6. Plurality of inventions – further search fees
6.2. Euro-PCT applications
An applicant may pay additional search fees in the international phase if invited to do so by the ISA under Art. 17(3)(a) PCT. Once the application has entered the European phase, R. 164 EPC, as in force from 1 November 2014, allows applicants to obtain, upon payment of a (further) search fee, a search of any invention claimed which was not searched by the EPO in the international phase. Applicants may choose any invention searched by the EPO either in the international phase, in the procedure for supplementary search or in the procedure under R. 164 EPC as a basis for further prosecution of the European phase (see notice from the EPO of 10 June 2014, OJ 2014, A70).

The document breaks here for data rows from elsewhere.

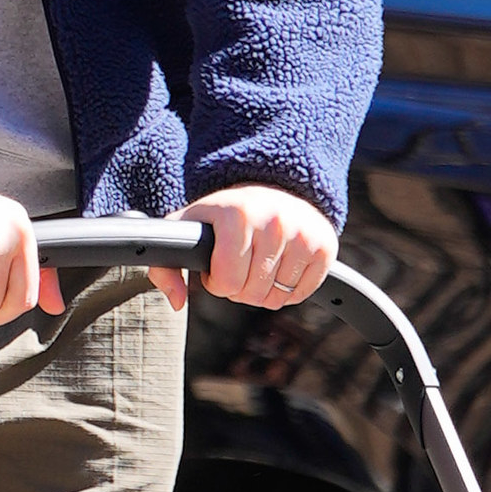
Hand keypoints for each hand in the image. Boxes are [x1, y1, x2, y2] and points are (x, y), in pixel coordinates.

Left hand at [159, 183, 335, 312]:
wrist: (272, 189)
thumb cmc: (223, 216)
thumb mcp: (187, 230)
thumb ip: (165, 267)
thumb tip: (178, 303)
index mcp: (236, 214)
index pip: (225, 281)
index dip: (216, 281)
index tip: (217, 262)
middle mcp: (274, 220)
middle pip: (250, 294)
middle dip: (238, 288)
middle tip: (239, 263)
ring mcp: (303, 233)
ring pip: (276, 299)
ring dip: (262, 291)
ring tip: (258, 263)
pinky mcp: (325, 246)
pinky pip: (302, 294)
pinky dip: (288, 290)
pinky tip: (279, 266)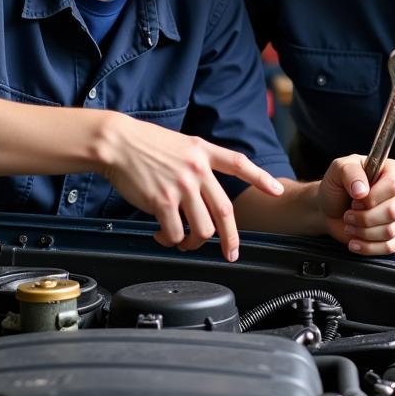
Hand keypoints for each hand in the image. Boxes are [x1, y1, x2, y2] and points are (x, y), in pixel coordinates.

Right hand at [97, 113, 283, 261]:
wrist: (117, 143)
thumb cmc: (143, 144)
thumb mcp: (179, 144)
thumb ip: (197, 163)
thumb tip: (203, 192)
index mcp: (203, 152)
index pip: (239, 163)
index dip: (260, 178)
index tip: (277, 191)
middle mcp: (197, 169)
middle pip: (225, 211)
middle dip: (231, 238)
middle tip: (231, 252)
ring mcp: (181, 186)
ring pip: (202, 229)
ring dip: (193, 243)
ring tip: (183, 241)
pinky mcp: (162, 201)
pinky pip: (175, 233)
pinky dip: (170, 240)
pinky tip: (162, 235)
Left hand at [318, 155, 394, 254]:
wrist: (330, 208)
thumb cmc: (337, 186)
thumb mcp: (338, 169)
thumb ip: (350, 172)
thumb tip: (362, 190)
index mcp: (393, 170)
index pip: (393, 185)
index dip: (372, 197)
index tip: (355, 199)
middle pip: (392, 212)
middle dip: (364, 217)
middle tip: (349, 214)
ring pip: (390, 231)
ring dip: (363, 232)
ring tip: (350, 225)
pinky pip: (390, 247)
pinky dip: (368, 247)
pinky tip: (355, 241)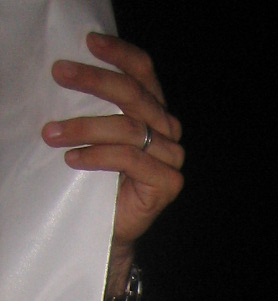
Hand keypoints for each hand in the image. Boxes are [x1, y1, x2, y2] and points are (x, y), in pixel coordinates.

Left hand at [42, 34, 183, 281]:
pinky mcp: (168, 183)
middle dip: (93, 81)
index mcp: (154, 111)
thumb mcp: (97, 132)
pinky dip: (97, 156)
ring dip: (84, 127)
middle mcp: (168, 131)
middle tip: (59, 73)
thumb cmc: (101, 178)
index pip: (144, 73)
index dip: (120, 54)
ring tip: (52, 133)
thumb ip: (100, 107)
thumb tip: (72, 73)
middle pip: (134, 95)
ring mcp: (171, 158)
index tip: (89, 42)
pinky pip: (129, 158)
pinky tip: (73, 159)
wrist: (113, 227)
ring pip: (128, 128)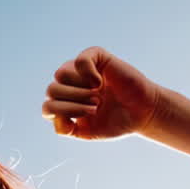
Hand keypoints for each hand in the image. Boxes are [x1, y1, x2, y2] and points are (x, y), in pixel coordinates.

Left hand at [43, 47, 158, 140]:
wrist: (142, 113)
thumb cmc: (115, 121)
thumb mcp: (87, 132)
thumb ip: (67, 128)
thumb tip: (56, 117)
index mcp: (64, 101)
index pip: (48, 106)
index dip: (64, 112)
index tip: (87, 116)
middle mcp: (69, 83)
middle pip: (52, 89)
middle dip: (73, 102)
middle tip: (96, 106)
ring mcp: (80, 69)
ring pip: (60, 74)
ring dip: (79, 90)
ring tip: (97, 96)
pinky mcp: (96, 56)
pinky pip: (80, 60)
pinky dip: (87, 73)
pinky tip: (99, 82)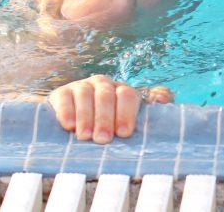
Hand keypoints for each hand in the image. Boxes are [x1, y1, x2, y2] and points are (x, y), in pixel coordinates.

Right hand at [48, 75, 173, 143]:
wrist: (73, 122)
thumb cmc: (109, 124)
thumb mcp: (129, 118)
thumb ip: (150, 107)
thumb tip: (163, 99)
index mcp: (121, 90)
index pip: (127, 95)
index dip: (126, 113)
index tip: (124, 133)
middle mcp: (103, 85)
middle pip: (106, 96)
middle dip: (105, 118)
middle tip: (103, 139)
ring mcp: (81, 87)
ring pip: (86, 95)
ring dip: (86, 116)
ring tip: (85, 136)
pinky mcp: (61, 93)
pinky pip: (64, 98)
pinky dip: (67, 111)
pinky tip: (69, 126)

In T 44/19 the board noted that the hub of the first invention had the same function and addressed the same technical problem as the hub of the second invention identified by the objection as to lack of unity raised by the search examiner. Consequently, during the search for the first invention and having due regard to the description and drawings, the search examiner already had to search for a hub according to the second invention. In the particular circumstances of the case, the board found that it was irrelevant whether the examining division correctly considered that there was a lack of unity in the claims. According to R. 164(2) EPC, the examining division may only ask for the payment of an additional search fee if it considers that in the application documents which are to serve as the basis for examination, an invention (or a group of inventions within the meaning of Art. 82 EPC) is claimed which was not searched by the EPO in its capacity as ISA. The communication under R. 164(2)(a) EPC was therefore not justified and the additional search fee should have been refunded by the examining division under R. 164(5) EPC.
The following decisions concerning the former version of R. 164 EPC are still relevant.
In J 3/09, the Legal Board of Appeal confirmed in respect of R. 164 EPC (as then in force) that although the procedure on entry of an application into the European phase where the EPO had acted as the ISA changed with the coming into force of EPC 2000, the responsibility for establishing whether or not the application met the requirements of unity of invention still ultimately rested with the examining division, and the opinion of the EPO acting as the ISA on lack of unity was not final or binding on the examining division. The board observed that the practice of the examining division in this respect remained as before, noting in particular that to the extent that an objection of non-unity raised by the ISA turned out to be unjustified, the applicant was entitled to have the whole subject-matter of their unitary invention searched. The board in T 1285/11 followed this reasoning, adding that the fact that the applicant did not pay further search fees or protest fees in the international phase could not be seen as a tacit agreement with the findings of non-unity of the ISA.
For further decisions concerned with the interpretation and application of R. 164 EPC as in force until 31.10.2014, see CLB, 9th edn. 2019, II.B.6.2.